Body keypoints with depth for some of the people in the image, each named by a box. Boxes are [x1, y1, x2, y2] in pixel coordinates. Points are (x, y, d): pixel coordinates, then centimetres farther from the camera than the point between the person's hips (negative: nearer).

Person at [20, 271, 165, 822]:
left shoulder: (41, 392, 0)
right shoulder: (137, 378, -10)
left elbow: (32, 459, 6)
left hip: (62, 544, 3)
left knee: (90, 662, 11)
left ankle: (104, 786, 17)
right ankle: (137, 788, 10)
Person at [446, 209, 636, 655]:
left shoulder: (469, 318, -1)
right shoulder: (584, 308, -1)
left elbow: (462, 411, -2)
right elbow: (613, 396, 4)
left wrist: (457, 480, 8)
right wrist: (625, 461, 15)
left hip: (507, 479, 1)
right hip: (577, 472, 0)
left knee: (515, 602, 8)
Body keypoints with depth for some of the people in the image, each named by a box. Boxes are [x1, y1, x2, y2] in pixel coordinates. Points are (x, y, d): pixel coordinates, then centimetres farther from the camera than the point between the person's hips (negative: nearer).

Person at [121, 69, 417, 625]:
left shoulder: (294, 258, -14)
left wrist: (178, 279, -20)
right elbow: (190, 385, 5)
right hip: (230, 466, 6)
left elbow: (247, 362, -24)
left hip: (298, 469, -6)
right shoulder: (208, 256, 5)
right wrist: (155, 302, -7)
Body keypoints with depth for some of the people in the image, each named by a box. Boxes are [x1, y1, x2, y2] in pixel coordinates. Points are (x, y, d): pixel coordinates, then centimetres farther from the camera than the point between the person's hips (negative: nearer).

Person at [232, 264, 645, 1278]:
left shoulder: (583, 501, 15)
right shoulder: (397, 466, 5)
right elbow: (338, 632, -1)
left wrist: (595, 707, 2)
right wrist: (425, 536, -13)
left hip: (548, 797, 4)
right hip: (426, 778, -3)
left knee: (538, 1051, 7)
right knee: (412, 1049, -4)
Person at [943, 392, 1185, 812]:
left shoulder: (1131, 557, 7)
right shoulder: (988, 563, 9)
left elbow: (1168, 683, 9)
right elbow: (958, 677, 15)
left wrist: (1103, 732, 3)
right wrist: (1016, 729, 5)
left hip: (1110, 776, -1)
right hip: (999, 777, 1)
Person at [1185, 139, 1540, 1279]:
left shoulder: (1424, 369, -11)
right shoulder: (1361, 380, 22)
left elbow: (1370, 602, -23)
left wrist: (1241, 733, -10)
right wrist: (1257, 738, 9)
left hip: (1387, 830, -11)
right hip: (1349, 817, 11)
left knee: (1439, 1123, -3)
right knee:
□ □ □
* [PROBLEM STATEMENT] Copy everything from the start of the rows down through the line containing "left knee: (515, 602, 8)", replacing "elbow" with "arm bend" and leaving all else unchanged.

* [THE COMPLETED TASK]
Body keypoints with depth for some of the people in the image, each named by a box. Boxes are [x1, y1, x2, y2] in pixel coordinates. Points are (x, y, d): pixel coordinates, then centimetres farther from the camera than the point between the person's hips (negative: nearer).

Person at [20, 271, 165, 822]:
left shoulder: (41, 392, 0)
right shoulder: (137, 378, -10)
left arm bend: (32, 459, 6)
left hip: (62, 544, 3)
left knee: (90, 662, 11)
left ankle: (104, 786, 17)
right ankle: (137, 788, 10)
Person at [446, 209, 636, 655]:
left shoulder: (469, 318, -1)
right shoulder: (584, 308, -1)
left arm bend: (462, 411, -2)
right arm bend: (613, 396, 4)
left wrist: (457, 480, 8)
right wrist: (625, 461, 15)
left hip: (507, 479, 1)
right hip: (577, 472, 0)
left knee: (515, 602, 8)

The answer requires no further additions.